Even within Yunnan’s regional cuisine, famous enough in China for there tobe Yunnanese restaurants in the major cities, Naxi cuisine is a notable high point. While the more esoteric dishes, such as Fried Dragonfly (油炸蜻蜓if you really want to order them by showing these Chinese characters to the restaurant owner) are an acquired taste, the staples of Naxi cooking are understandably popular: cured ham, potatoes and mushrooms. Here is a starter kit for beginning your Lijiang culinary experiments.
Pipa Pork, Zhubiao rou (猪膘肉)
Pork is the basic meat for the Naxi, and this speciality begins with a whole salted pig. Named after the Pipa (a plucked string instrument with a fretted fingerboard, like a lute) because of its shape, the salted and air-dried pork can last upto ten years, deboned and stuffed with salt, spices and various other condiments, it is served in slices, which though fatty are not greasy. Another kind off dried pork is Three River Ham (三江火腿).

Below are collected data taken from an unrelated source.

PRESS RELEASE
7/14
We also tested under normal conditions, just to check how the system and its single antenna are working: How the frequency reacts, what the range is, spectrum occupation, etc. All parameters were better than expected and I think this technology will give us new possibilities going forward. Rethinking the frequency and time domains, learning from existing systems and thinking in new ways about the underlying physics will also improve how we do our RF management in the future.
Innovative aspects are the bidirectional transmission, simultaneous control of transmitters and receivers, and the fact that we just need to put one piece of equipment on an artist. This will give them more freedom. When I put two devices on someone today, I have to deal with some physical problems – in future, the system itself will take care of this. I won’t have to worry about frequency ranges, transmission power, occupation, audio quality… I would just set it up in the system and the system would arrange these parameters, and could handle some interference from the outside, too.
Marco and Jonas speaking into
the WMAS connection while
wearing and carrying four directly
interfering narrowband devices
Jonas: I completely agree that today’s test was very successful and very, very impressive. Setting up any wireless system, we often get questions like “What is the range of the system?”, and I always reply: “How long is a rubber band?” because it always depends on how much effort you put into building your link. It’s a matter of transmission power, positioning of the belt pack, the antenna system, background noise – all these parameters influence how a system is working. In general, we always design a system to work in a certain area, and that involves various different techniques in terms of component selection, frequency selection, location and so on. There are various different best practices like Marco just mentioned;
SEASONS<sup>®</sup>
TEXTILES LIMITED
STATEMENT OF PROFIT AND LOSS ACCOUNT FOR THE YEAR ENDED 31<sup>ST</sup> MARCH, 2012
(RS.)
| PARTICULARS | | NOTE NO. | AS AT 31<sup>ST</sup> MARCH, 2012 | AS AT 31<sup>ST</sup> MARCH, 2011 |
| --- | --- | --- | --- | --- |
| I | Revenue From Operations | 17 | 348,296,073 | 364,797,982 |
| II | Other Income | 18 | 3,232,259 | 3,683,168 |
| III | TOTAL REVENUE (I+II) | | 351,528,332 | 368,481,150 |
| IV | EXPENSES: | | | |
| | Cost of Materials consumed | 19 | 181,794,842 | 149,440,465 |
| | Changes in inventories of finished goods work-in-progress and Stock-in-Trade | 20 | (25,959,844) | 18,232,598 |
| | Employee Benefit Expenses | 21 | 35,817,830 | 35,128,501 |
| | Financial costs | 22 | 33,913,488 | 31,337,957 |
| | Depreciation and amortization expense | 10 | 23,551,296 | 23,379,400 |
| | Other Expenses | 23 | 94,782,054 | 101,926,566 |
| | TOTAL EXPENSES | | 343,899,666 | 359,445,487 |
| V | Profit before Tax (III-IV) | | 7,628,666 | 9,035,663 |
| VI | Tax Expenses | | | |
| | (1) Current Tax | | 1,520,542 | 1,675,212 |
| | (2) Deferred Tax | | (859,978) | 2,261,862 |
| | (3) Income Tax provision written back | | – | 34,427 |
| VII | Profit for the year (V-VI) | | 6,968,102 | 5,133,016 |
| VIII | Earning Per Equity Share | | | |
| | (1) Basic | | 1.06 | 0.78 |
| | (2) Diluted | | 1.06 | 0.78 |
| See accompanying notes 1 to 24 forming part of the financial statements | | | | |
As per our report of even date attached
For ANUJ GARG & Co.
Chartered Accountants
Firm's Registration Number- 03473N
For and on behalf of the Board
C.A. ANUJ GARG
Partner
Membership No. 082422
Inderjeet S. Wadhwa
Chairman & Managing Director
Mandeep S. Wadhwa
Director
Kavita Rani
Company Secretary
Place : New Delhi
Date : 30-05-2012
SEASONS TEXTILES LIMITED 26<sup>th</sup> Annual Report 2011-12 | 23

Chickpea Jelly, Jidou Liangfen (鸡豆凉粉)
A savoury bean jelly served with a spicy sauce, cold in summer and hot in winter. Liangfen (literally ‘cold powder’) is the general Chinese name for starch jelly, and the most typical Naxi speciality is Jidou Liangfen, made from chickpeas. The greenish grey colour may at first sight seem a little less than appetizing if you’re unfamiliar with this dish, but once you’ve vaulted that small hurdle, you’ll be rewarded with a fine savoury flavour, packed with umami.
Steamed Matsutake, Niang Song Rong (酿松茸)
Yunnan as a whole is a paradise for mushroom lovers, and the most popular local Naxi varieties are matsutake, termitomyces and sorel. Matsutake, juicy, aromatic and chewy, is the most expensive (anywhere, for that matter) and appears in the market from June to November. The season for termitomyces, sweet, fresh and tender, is available around July and August, while morel, from the forests between 2,000m and 3,000m, is picked in late spring and early autumn, and is usually stuffed with meat and be streamed or boiled with chicken and duck.
White Potato Pancakes, Yangyu Baba Baba is the Tibetan flat bread, but this Lijiang version is made from white potatoes, and traditionally a harvest food. Very simple, but filling and delicious, it’s a mixture of mashed potato, slightly salted and spiced, and deep-fried.